**EXERCISE AIM:**
Please indicate the number of lines in the listing below that include the string "industry"; add nothing else.

**THE INPUT:**
◇ ◇ ◇ ◇

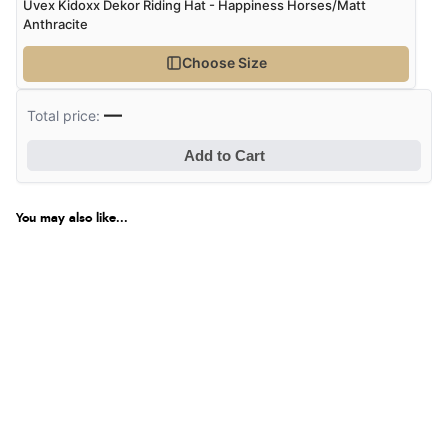
Uvex Kidoxx Dekor Riding Hat - Happiness Horses/Matt
Anthracite
Choose Size
—
Total price:
Add to Cart
You may also like...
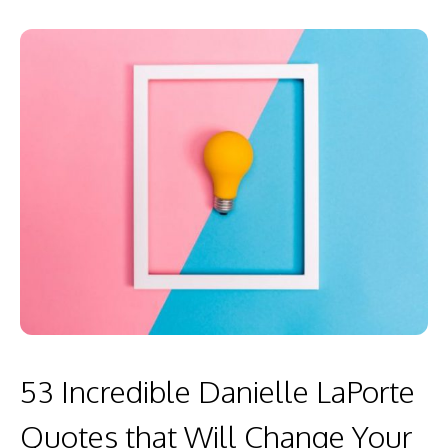
53 Incredible Danielle LaPorte
Quotes that Will Change Your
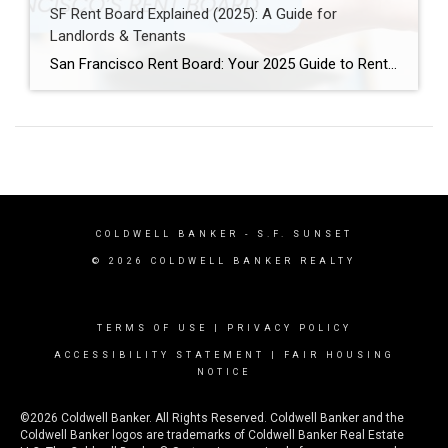
SF Rent Board Explained (2025): A Guide for
Landlords & Tenants
San Francisco Rent Board: Your 2025 Guide to Rent Control, Evictions, and Tenant Rights San Francisco’s real estate market is complex and highly regulated. Therefore, property owners, renters, and investors must understand the SF Rent Board. Indeed, this knowledge is essential to protect your rights and your investment. In this guide, we break down […]
COLDWELL BANKER
- S.F. SUNSET
© 2026 COLDWELL BANKER REALTY
TERMS OF USE
|
PRIVACY POLICY
ACCESSIBILITY STATEMENT
|
FAIR HOUSING
NOTICE
©2026 Coldwell Banker. All Rights Reserved. Coldwell Banker and the
Coldwell Banker logos are trademarks of Coldwell Banker Real Estate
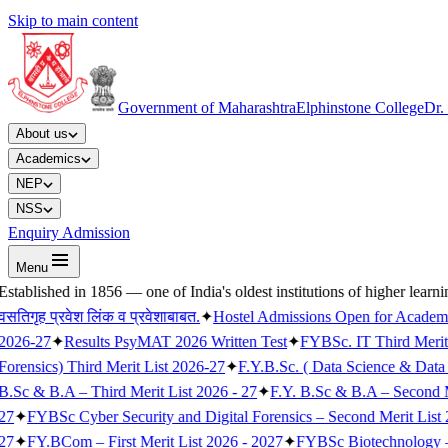
Skip to main content
Government of Maharashtra
Elphinstone College
Dr.
About us
Academics
NEP
NSS
Enquiry Admission
Menu
Established in 1856 — one of India's oldest institutions of higher learni
वसतिगृह प्रवेश लिंक व प्रवेशाबाबत.
✦
Hostel Admissions Open for Academ
2026-27
✦
Results PsyMAT 2026 Written Test
✦
FYBSc. IT Third Merit
Forensics) Third Merit List 2026-27
✦
F.Y.B.Sc. ( Data Science & Data 
B.Sc & B.A – Third Merit List 2026 - 27
✦
F.Y. B.Sc & B.A – Second M
27
✦
FYBSc Cyber Security and Digital Forensics – Second Merit List 
27
✦
FY.BCom – First Merit List 2026 - 2027
✦
FYBSc Biotechnology – F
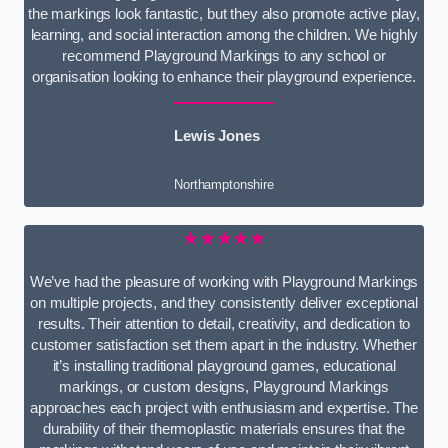
the markings look fantastic, but they also promote active play,
learning, and social interaction among the children. We highly
recommend Playground Markings to any school or
organisation looking to enhance their playground experience.
Lewis Jones
Northamptonshire
★★★★★
We’ve had the pleasure of working with Playground Markings
on multiple projects, and they consistently deliver exceptional
results. Their attention to detail, creativity, and dedication to
customer satisfaction set them apart in the industry. Whether
it’s installing traditional playground games, educational
markings, or custom designs, Playground Markings
approaches each project with enthusiasm and expertise. The
durability of their thermoplastic materials ensures that the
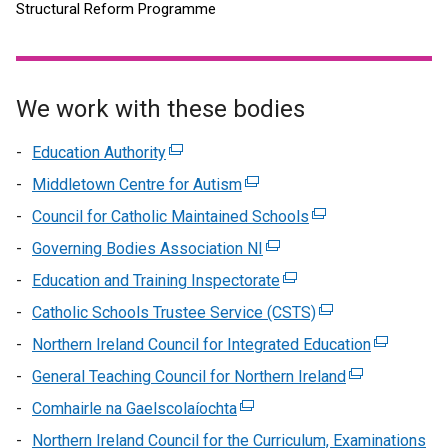
Structural Reform Programme
We work with these bodies
Education Authority
(external
link
Middletown Centre for Autism
(external
opens
link
Council for Catholic Maintained Schools
(external
in
opens
link
Governing Bodies Association NI
a
(external
in
opens
new
link
Education and Training Inspectorate
a
(external
in
window
opens
new
link
Catholic Schools Trustee Service (CSTS)
a
(external
/
in
window
opens
new
link
Northern Ireland Council for Integrated Education
tab)
a
(external
/
in
window
opens
new
link
General Teaching Council for Northern Ireland
tab)
a
(external
/
in
window
opens
new
link
Comhairle na Gaelscolaíochta
(external
tab)
a
/
in
window
opens
link
new
Northern Ireland Council for the Curriculum, Examinations
tab)
a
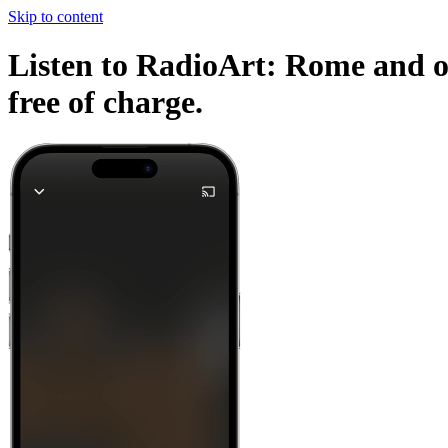
Skip to content
Listen to RadioArt: Rome and ot
free of charge.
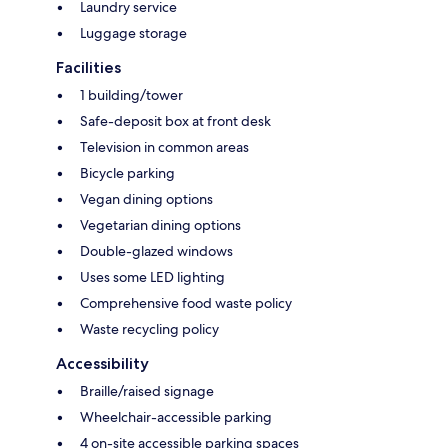
Laundry service
Luggage storage
Facilities
1 building/tower
Safe-deposit box at front desk
Television in common areas
Bicycle parking
Vegan dining options
Vegetarian dining options
Double-glazed windows
Uses some LED lighting
Comprehensive food waste policy
Waste recycling policy
Accessibility
Braille/raised signage
Wheelchair-accessible parking
4 on-site accessible parking spaces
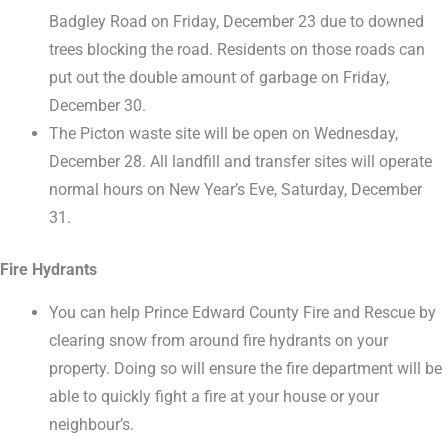
Badgley Road on Friday, December 23 due to downed
trees blocking the road. Residents on those roads can
put out the double amount of garbage on Friday,
December 30.
The Picton waste site will be open on Wednesday,
December 28. All landfill and transfer sites will operate
normal hours on New Year’s Eve, Saturday, December
31.
Fire Hydrants
You can help Prince Edward County Fire and Rescue by
clearing snow from around fire hydrants on your
property. Doing so will ensure the fire department will be
able to quickly fight a fire at your house or your
neighbour’s.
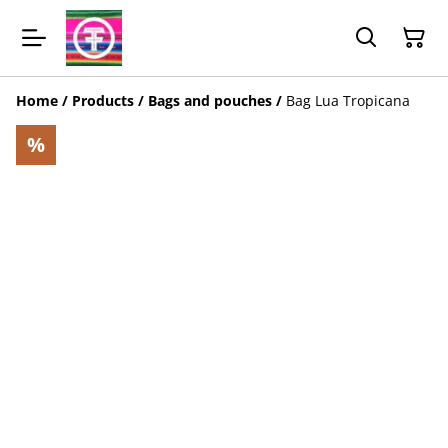
Home
/
Products
/
Bags and pouches
/
Bag Lua Tropicana
%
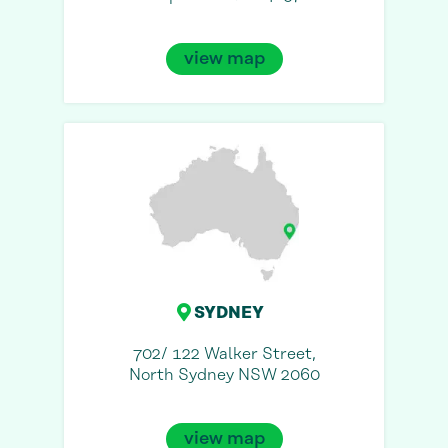
view map
SYDNEY
702/ 122 Walker Street,
North Sydney NSW 2060
view map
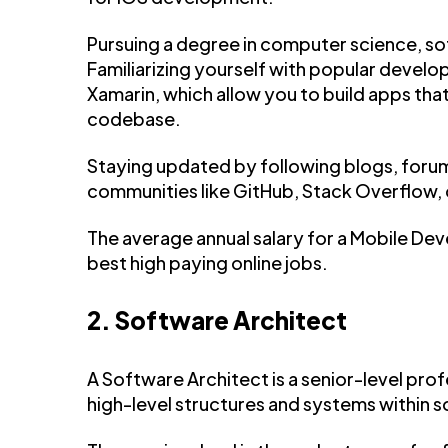
Pursuing a degree in computer science, sof
Familiarizing yourself with popular develo
Xamarin, which allow you to build apps that
codebase.
Staying updated by following blogs, forum
communities like GitHub, Stack Overflow,
The average annual salary for a Mobile Deve
best high paying online jobs.
2. Software Architect
A Software Architect is a senior-level pro
high-level structures and systems within 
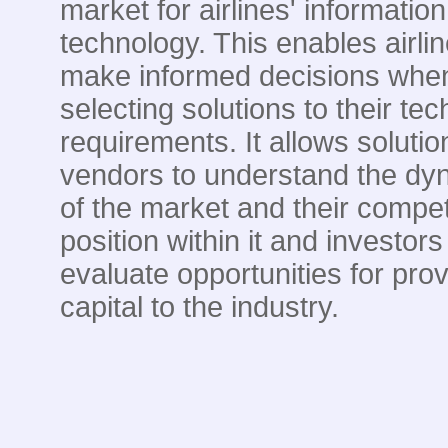
market for airlines' information
technology. This enables airlin
make informed decisions whe
selecting solutions to their te
requirements. It allows solutio
vendors to understand the dy
of the market and their compet
position within it and investors
evaluate opportunities for prov
capital to the industry.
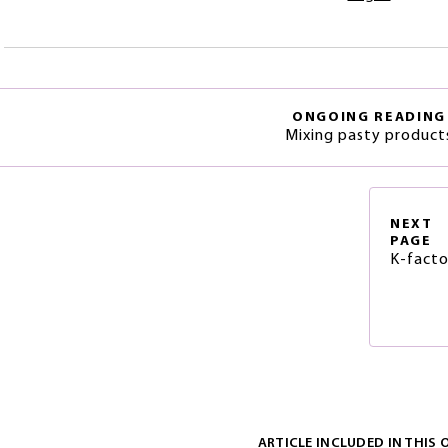
ONGOING READING
Mixing pasty product
NEXT
PAGE
K-facto
ARTICLE INCLUDED IN THIS 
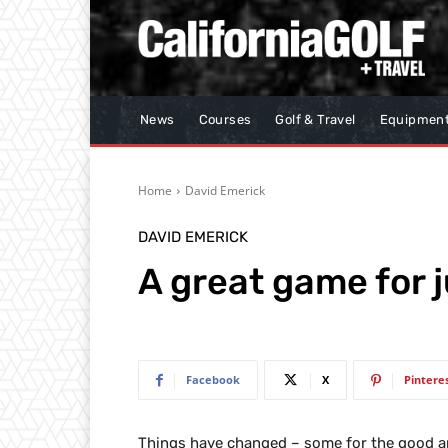
News
Courses
Golf & Travel
Equipmen
Home
David Emerick
DAVID EMERICK
A great game for 
Facebook
X
Pintere
Things have changed – some for the good an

◇ ◇ ◇ ◇

**ANSWER SPACE:**
2